Posted by xbanguyen on February 15, 2010

So I thought I would cross the bridge to write a poem.  It was hard.  The unadorned volumes of e.e cummings, the gilded spines of W. H. Auden’s Collection, the frayed fabric of Rainer Maria Rilke’s works on my bookshelves stood patiently as if to reassure me but failed to impart any help. It was like gazing at the  glass cases in  a Parisian pâtisserie.  I can first admire then devour those delectable concoctions with aclarity and pleasure but can never make them, no matter how many Jacques Pepin’s cookbooks are strewn in my kitchen.  Truly the sensation I get when reading certain poems are physical.  I  remember writing to my English professor to explain that I could appreciate but could not create some years ago.  Alas, it is still true. I know full well that there are no equations that, when properly applied, would produce a poem.   Rhythms and meters are recourses but using them, or not, effectively requires something elusive.  I did try. My logical mind took over as soon as I put down one sentence and insisted that it had to be, well, logical. Unfortunately it was also stilted.  I had wanted to reach back to collect the shivers that ran through me as I read Emily Dickinson’s “A Certain Slant of Light” and saved it in another poem.  However, that desire itself is not born of logic so why apply logic to fulfill it?   For this reader, what makes poetry compelling is the perception of its uncertainty and the elements of surprises as the words turn.  Paradoxically, some poems  also offer the certainty of the beauty evoked by the images they convey.

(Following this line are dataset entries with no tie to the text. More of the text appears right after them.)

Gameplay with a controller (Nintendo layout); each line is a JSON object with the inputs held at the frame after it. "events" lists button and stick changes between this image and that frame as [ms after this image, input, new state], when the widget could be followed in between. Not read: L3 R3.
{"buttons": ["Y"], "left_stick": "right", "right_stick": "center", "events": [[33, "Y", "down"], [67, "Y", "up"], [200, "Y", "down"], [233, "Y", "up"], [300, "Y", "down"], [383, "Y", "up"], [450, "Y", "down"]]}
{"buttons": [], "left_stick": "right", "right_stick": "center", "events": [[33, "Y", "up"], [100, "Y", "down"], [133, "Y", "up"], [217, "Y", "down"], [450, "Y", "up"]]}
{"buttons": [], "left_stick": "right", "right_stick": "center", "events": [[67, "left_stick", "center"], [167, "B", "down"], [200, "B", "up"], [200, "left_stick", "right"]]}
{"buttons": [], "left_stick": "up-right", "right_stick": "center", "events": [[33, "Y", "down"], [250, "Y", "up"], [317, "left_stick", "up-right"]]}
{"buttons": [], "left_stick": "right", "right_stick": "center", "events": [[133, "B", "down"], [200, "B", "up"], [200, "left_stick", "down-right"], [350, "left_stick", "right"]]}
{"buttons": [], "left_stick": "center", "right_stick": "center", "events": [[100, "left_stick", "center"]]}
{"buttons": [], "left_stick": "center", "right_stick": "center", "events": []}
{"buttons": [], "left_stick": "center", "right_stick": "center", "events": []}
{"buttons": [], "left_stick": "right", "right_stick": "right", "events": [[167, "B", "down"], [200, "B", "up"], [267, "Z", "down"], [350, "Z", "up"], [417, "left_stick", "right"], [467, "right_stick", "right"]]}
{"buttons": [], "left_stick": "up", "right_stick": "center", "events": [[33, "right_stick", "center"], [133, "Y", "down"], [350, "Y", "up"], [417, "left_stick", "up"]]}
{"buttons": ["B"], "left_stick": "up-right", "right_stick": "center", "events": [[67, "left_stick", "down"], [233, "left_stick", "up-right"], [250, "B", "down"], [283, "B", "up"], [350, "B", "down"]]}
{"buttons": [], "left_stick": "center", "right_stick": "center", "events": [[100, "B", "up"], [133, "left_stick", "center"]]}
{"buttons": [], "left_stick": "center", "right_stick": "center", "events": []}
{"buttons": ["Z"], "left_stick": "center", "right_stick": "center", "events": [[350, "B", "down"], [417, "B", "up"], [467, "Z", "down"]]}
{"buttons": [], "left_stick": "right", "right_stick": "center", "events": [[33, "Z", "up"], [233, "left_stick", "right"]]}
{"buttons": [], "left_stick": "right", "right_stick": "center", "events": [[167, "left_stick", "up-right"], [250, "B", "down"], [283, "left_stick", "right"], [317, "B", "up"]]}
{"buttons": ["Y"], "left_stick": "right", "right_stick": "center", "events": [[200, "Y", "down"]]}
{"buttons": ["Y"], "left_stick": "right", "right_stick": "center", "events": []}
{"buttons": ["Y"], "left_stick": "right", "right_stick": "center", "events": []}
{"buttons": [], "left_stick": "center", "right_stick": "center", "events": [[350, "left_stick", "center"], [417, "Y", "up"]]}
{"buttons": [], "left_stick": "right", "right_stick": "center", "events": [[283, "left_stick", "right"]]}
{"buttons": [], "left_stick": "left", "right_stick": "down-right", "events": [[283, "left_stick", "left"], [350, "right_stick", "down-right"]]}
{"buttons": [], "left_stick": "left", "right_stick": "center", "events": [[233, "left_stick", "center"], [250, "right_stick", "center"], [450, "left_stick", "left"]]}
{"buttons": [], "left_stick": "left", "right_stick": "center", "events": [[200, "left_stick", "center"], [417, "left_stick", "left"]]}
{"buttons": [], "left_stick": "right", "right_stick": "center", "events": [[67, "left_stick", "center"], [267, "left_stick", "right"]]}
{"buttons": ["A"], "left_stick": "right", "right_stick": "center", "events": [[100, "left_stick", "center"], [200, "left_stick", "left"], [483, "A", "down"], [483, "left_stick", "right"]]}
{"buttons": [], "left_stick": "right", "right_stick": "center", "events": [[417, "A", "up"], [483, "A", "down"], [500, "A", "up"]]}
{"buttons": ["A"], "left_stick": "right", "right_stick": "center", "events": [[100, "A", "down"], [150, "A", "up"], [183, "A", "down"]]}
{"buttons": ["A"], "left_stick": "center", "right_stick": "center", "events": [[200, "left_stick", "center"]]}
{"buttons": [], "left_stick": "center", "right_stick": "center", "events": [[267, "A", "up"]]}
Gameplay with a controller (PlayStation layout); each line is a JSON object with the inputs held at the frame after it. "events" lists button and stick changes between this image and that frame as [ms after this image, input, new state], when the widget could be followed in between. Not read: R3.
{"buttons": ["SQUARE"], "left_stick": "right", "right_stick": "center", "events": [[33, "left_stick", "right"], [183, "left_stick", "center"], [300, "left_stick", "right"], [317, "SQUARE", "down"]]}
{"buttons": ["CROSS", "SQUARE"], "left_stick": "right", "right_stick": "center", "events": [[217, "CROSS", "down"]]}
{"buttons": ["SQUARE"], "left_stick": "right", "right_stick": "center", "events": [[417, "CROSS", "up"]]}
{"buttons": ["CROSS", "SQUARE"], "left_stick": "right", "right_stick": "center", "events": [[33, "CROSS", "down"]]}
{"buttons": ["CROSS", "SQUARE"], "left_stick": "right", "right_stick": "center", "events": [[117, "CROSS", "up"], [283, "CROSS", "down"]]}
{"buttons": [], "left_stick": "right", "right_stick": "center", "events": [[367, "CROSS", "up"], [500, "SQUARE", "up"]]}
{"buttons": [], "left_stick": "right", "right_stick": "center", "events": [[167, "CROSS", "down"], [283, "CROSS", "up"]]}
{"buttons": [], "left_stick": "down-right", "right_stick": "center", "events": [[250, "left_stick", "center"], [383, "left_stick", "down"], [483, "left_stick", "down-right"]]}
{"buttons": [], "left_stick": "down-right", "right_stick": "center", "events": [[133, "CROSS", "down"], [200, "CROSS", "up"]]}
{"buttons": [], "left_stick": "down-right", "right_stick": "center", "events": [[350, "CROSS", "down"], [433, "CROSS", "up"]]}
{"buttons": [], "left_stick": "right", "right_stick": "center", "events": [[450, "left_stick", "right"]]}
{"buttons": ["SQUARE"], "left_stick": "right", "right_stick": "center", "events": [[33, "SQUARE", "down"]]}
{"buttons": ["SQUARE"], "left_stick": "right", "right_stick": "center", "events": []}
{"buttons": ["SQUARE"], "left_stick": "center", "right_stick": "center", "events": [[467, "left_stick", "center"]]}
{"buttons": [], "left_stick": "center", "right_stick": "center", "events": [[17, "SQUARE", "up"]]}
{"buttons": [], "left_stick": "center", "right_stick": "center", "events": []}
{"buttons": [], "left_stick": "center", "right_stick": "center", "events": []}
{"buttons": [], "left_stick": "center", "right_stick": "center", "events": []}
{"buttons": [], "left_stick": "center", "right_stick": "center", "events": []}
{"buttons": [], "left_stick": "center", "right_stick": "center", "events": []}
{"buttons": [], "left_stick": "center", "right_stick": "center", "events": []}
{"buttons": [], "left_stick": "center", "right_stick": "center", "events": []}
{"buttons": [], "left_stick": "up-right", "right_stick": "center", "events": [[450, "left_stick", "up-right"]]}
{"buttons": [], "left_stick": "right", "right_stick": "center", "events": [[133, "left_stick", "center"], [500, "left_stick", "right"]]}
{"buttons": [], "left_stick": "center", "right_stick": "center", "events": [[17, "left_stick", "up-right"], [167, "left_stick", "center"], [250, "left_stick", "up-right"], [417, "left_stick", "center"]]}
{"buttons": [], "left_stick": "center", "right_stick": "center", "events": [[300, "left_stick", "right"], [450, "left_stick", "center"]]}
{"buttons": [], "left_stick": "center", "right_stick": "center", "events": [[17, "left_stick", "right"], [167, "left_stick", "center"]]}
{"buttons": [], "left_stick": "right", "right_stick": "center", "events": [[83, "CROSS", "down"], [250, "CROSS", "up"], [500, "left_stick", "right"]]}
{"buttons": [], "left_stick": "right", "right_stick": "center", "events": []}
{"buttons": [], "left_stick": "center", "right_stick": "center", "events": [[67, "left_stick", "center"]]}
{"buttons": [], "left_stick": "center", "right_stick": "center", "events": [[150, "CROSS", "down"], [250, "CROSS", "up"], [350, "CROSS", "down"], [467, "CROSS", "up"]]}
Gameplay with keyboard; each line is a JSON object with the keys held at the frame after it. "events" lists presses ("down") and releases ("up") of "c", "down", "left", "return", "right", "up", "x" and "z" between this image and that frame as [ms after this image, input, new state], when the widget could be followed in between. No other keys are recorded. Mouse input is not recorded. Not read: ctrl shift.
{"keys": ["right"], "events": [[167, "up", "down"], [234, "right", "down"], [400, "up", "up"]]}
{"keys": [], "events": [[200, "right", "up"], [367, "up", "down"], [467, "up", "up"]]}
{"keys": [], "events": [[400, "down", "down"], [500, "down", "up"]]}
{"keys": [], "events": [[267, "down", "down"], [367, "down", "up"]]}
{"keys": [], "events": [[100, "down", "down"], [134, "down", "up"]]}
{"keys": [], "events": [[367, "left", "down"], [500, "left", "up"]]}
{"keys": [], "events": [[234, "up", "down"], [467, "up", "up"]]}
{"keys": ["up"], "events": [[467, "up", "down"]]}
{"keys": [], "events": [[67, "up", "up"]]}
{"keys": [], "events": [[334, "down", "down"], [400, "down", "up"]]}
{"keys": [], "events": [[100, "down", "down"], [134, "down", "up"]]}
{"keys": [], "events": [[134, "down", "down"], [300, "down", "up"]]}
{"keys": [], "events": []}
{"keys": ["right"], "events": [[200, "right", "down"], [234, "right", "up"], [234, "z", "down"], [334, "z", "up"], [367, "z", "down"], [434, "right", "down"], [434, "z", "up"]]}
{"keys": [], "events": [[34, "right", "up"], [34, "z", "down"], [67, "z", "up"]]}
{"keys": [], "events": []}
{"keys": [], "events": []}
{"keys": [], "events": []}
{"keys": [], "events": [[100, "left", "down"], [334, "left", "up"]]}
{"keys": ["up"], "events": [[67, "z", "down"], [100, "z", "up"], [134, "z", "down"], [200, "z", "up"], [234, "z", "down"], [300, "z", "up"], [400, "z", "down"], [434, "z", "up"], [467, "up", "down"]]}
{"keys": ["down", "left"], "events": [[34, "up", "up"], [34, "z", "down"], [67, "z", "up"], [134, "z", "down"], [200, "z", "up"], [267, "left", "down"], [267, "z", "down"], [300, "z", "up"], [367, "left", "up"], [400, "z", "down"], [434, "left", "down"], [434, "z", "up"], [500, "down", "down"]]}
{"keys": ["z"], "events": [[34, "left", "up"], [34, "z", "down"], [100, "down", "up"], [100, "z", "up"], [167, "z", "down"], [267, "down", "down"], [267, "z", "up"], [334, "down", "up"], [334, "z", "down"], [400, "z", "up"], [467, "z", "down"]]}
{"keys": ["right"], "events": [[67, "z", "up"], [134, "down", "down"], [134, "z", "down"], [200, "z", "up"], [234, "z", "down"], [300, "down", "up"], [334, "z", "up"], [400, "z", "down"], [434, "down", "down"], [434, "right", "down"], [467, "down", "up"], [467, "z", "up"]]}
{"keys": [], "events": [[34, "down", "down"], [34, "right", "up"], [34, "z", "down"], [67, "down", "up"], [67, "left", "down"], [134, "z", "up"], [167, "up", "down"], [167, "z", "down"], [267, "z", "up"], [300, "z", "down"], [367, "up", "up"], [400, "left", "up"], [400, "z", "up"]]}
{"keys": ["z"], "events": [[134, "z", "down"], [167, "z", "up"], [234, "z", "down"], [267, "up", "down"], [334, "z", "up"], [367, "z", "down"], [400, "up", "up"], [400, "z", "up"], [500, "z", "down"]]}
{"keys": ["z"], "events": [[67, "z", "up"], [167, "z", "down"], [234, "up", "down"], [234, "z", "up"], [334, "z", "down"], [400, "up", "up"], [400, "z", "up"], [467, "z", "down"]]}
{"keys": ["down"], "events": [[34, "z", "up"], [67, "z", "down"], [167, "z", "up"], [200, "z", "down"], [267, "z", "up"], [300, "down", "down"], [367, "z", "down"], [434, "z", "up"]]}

Consider the following lines.

I will arise and go now,
And go to Innisfree,
And a small cabin build there,
Of clay and wattles made;
Nine bean rows will I have there,
A hive for the honey bee,
And live alone in the bee-loud glade

W. B. Yeats

I can always count on the melancholy pleasure evokes by reading that poem even when I am uncertain why it is so.   At the same time, I can always count on the certainty that when a block of VHDL code simulates without errors and passes timing, its synthesized version will function correctly.  But is it truly a certainty? Perhaps not always. In fact, uncertainty is not only abound in poetry, but also in science and engineering.  The Heisenberg uncertainty principle states that at any point in time,  pairs of properties of a particle can not be known exactly – for example, the more precise its momentum is known, the more uncertain its position is.  In other words, “When you say that the electron acts as a wave, then the wave is the quantum mechanical wavefunction and it is therefore related to the probability of finding the electron at any point in space. A perfect sine wave for the electron wave spreads that probability throughout all of space, and the “position” of the electron is completely uncertain.”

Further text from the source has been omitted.